Did I have postpartum depression? Obviously yes, but also technically no. It’s complicated (according to my therapist). I have a personal and family history of depression and likely had a preexisting mood disorder that was supercharged by having a kid. And my diagnosis came later than the standard window for postpartum depression. But as my psychopharm half-joked, being the parent of a toddler should have its own syndrome.

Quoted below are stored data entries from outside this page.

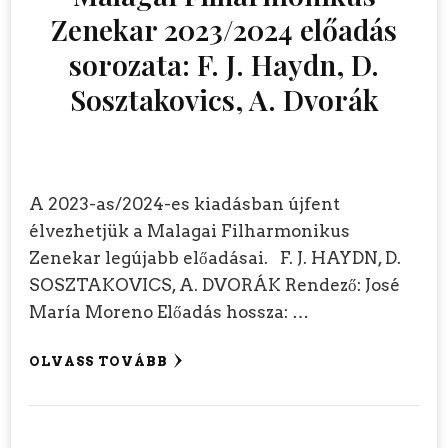
Zenekar 2023/2024 előadás
sorozata: F. J. Haydn, D.
Sosztakovics, A. Dvorák
A 2023-as/2024-es kiadásban újfent
élvezhetjük a Malagai Filharmonikus
Zenekar legújabb előadásai. F. J. HAYDN, D.
SOSZTAKOVICS, A. DVORÁK Rendező: José
María Moreno Előadás hossza: …
OLVASS TOVÁBB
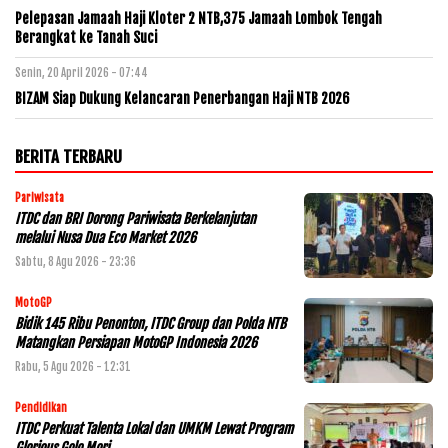
Pelepasan Jamaah Haji Kloter 2 NTB,375 Jamaah Lombok Tengah
Berangkat ke Tanah Suci
Senin, 20 April 2026 - 07:44
BIZAM Siap Dukung Kelancaran Penerbangan Haji NTB 2026
BERITA TERBARU
Pariwisata
ITDC dan BRI Dorong Pariwisata Berkelanjutan
melalui Nusa Dua Eco Market 2026
Sabtu, 8 Agu 2026 - 23:36
MotoGP
Bidik 145 Ribu Penonton, ITDC Group dan Polda NTB
Matangkan Persiapan MotoGP Indonesia 2026
Rabu, 5 Agu 2026 - 12:31
Pendidikan
ITDC Perkuat Talenta Lokal dan UMKM Lewat Program
Glorious Golo Mori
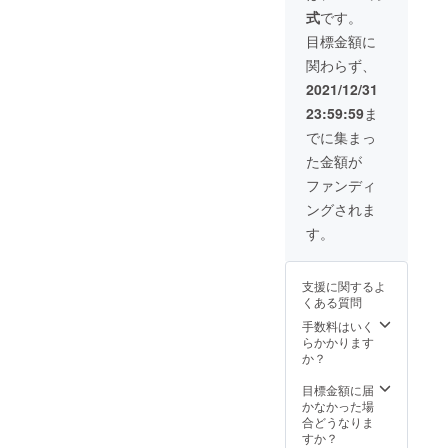
から選
式
です。
べま
す。ま
目標金額に
た必要
関わらず、
数もお
書きく
2021/12/31
ださ
23:59:59
ま
い。 子
供はS、
でに集まっ
標準の
た金額が
大人は
M、身
ファンディ
長が
ングされま
175cm
以上の
す。
大人はⅬ
が適し
ます。
支援に関するよ
ポ
くある質問
シェッ
トは透
手数料はいく
明の塩
らかかります
ビ製で
か？
す。
ショル
目標金額に届
ダー紐
かなかった場
の色は
合どうなりま
乳白
すか？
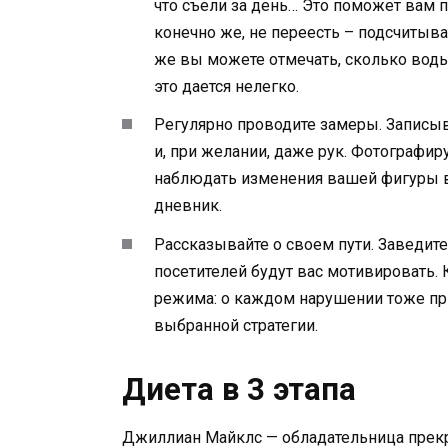
что съели за день… Это поможет вам п
конечно же, не переесть – подсчитыва
же вы можете отмечать, сколько воды 
это дается нелегко.
Регулярно проводите замеры. Записыва
и, при желании, даже рук. Фотографир
наблюдать изменения вашей фигуры в 
дневник.
Рассказывайте о своем пути. Заведите
посетителей будут вас мотивировать. 
режима: о каждом нарушении тоже при
выбранной стратегии.
Диета в 3 этапа
Джиллиан Майклс — обладательница прекр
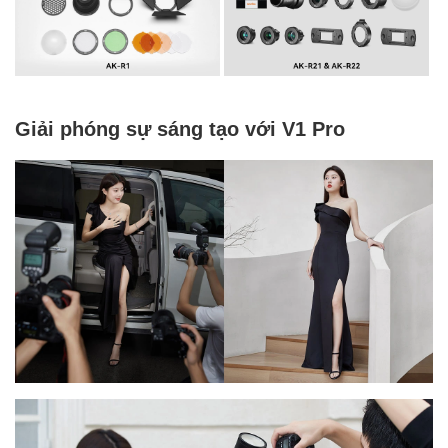
Giải phóng sự sáng tạo với V1 Pro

“Clinically, perinatal depression can onset at any time after conception all the way up to one year postpartum,” Bellenbaum said, “but we treat women with two-year-olds, four-year-olds … you will not find that scientifically written anywhere, but we still consider that in the realm of perinatal mood disorder.”

Now that I’m on antidepressants, I feel like a completely different person: myself. It’s not a version of myself I ever expected to be, or am entirely comfortable with — someone who dives under restaurant tables to recover dropped toys, who finds Cheerios in her pockets, who asks, “Has he pooped today?” and “Is it OK if I take a shower?”, who bends her professional life around daycare dropoff and pickup, sends the occasional funny kid video and claps wildly when her boy says a new word. But it’s a better version of me than the one I was a year ago.

Now, when I feel the rage bubbling, I can take a beat, take a breath, be frustrated and furious and totally fucking overwhelmed to a more reasonable degree. I can see the tidal wave and take to high ground.

When we spoke, Bellenbaum told me, “If I'm having a great day and I got eight full hours of sleep last night and I have my coffee and nothing bad has happened today to ignite my irritability, anger and rage, maybe I could sit there and watch my child have a temper tantrum for 15 minutes, screaming ‘I hate you’ and throwing things at me and then open my arms when they're done and have that perfect parenting moment. But 99% of the time I'm not there.”

I’m right not there with you.

Amanda Schupak is a freelance science and health journalist. She has written for The Guardian, HuffPost, the New York Times for Kids, SELF, Popular Science and more. She lives in New York City.